### TEXTE FOURNI
────────────────

Mais nous n’avons pas fini d’en avoir plein les yeux : à Liméni, les bungalows de vacances du Liméni Village surplombent majestueusement la mer. Un refuge idéal pour partir explorer la petite péninsule de Mani et ses villages à tours carrées datant de l’époque féodale. Si au xve siècle, les luttes entre familles et clans enflammaient la région, aujourd’hui, le calme est revenu dans les rues endormies. Et seules les cigales émettent leur mélopée monotone.

Dans les villages de Kítta, Váthia ou Flomóhri, les chèvres déambulent au son de leurs clochettes. Des sentiers mènent vers Cap Mátapan et les ruines du temple de Poséidon. Nous sommes à l’extrémité sud de la Grèce et du continent européen.

Agréable tranquillité

Non loin, une autre petite péninsule, Messinína, ravit les passionnés d’archéologie. On y trouve les ruines du palais de Nestor, le fort vénitien de Méthoni, érigé sur un rocher dans la mer mais aussi, à Koroni, une fortification blanche où l’on note des empreintes vénitienne, monastique et turque.

────────────────

### ENREGISTREMENTS PRÉSENTÉS
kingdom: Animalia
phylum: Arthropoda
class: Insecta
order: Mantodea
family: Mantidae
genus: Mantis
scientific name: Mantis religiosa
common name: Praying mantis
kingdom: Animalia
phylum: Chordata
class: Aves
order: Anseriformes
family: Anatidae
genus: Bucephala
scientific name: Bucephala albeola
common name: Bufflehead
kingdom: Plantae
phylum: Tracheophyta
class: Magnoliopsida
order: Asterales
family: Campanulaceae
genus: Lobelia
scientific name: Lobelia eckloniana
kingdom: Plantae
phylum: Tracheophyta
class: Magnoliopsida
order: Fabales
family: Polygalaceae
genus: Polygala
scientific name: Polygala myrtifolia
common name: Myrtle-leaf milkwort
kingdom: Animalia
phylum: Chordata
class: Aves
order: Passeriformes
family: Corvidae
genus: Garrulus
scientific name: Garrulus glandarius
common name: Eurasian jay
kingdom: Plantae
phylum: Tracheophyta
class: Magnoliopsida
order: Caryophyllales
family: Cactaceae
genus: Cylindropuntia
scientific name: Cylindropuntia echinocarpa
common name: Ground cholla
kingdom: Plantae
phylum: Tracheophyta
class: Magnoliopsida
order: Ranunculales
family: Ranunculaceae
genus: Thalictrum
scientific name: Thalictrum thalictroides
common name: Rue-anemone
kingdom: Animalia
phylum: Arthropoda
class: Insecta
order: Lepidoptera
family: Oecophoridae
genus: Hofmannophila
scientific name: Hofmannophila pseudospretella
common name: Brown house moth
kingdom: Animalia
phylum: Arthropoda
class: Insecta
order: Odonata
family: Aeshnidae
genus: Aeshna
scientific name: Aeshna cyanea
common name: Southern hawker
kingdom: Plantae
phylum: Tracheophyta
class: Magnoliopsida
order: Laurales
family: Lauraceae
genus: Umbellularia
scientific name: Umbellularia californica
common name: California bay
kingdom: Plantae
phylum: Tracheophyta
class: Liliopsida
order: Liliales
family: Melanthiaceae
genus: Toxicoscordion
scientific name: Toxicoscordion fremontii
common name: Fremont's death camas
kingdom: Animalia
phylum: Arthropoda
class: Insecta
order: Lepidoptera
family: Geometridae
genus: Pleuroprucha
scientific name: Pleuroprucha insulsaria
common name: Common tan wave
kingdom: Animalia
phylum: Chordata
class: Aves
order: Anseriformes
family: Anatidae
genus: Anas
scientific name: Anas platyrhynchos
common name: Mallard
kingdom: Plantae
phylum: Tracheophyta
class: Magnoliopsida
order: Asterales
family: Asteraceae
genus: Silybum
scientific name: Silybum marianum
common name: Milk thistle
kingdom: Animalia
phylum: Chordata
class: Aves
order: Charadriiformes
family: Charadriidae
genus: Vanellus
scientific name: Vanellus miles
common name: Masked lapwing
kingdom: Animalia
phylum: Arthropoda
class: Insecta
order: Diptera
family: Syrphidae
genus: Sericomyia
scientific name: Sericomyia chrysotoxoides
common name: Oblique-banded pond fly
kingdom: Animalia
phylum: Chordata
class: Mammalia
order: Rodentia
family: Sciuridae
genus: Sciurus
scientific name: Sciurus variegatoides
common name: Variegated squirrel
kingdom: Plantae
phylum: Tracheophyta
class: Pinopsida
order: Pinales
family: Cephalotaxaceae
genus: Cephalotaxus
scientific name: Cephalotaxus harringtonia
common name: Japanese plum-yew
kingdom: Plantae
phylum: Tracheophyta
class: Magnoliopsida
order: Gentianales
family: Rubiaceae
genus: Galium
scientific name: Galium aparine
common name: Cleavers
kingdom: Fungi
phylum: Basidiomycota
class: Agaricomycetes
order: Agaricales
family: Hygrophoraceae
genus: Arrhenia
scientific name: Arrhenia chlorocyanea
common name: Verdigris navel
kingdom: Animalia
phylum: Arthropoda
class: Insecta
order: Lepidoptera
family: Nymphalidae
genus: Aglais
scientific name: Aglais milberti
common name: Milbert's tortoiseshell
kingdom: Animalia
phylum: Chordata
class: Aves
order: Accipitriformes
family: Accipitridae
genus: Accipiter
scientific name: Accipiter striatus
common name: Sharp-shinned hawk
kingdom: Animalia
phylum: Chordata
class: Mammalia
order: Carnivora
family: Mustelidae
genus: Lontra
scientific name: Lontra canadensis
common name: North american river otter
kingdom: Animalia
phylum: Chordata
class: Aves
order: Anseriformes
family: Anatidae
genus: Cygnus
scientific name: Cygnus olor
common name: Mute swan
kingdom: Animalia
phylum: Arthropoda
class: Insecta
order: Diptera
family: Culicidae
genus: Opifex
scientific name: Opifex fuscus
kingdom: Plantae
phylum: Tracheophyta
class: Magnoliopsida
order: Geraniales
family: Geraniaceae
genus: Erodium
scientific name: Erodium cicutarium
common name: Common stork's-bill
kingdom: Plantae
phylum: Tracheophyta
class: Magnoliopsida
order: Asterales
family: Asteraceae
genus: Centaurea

────────────────

### CONSIGNE 1
Exprimez en liste JSON de chaînes les lignes des enregistrements situées entre celle qui contient "scientific name: Anas platyrhynchos" et celle qui contient "scientific name: Galium aparine", ces deux lignes incluses. Chaque ligne doit former une chaîne, et les lignes vides sont omises.
### CONSIGNE 2
Rédigez la suite du texte sur les péninsules de Mani et de Messinína, en reprenant après sa dernière phrase.

### RÉPONSE RÉDIGÉE 1
[
  "scientific name: Anas platyrhynchos",
  "common name: Mallard",
  "kingdom: Plantae",
  "phylum: Tracheophyta",
  "class: Magnoliopsida",
  "order: Asterales",
  "family: Asteraceae",
  "genus: Silybum",
  "scientific name: Silybum marianum",
  "common name: Milk thistle",
  "kingdom: Animalia",
  "phylum: Chordata",
  "class: Aves",
  "order: Charadriiformes",
  "family: Charadriidae",
  "genus: Vanellus",
  "scientific name: Vanellus miles",
  "common name: Masked lapwing",
  "kingdom: Animalia",
  "phylum: Arthropoda",
  "class: Insecta",
  "order: Diptera",
  "family: Syrphidae",
  "genus: Sericomyia",
  "scientific name: Sericomyia chrysotoxoides",
  "common name: Oblique-banded pond fly",
  "kingdom: Animalia",
  "phylum: Chordata",
  "class: Mammalia",
  "order: Rodentia",
  "family: Sciuridae",
  "genus: Sciurus",
  "scientific name: Sciurus variegatoides",
  "common name: Variegated squirrel",
  "kingdom: Plantae",
  "phylum: Tracheophyta",
  "class: Pinopsida",
  "order: Pinales",
  "family: Cephalotaxaceae",
  "genus: Cephalotaxus",
  "scientific name: Cephalotaxus harringtonia",
  "common name: Japanese plum-yew",
  "kingdom: Plantae",
  "phylum: Tracheophyta",
  "class: Magnoliopsida",
  "order: Gentianales",
  "family: Rubiaceae",
  "genus: Galium",
  "scientific name: Galium aparine"
]

### RÉPONSE RÉDIGÉE 2
Après ce bain d’histoire, une halte s’impose, au bord de l’eau, à Kardamyli. Outre les ruines d’un château et d’une église, ici, on se promène entre les maisons ou sur les quais du port très quelconque. Sur la terrasse du Lela’s, on se régale d’une traditionnelle choriátiki elenáta , une salade grecque, le meilleur des plats. Un point final tout en saveur à ce périple péloponnésien.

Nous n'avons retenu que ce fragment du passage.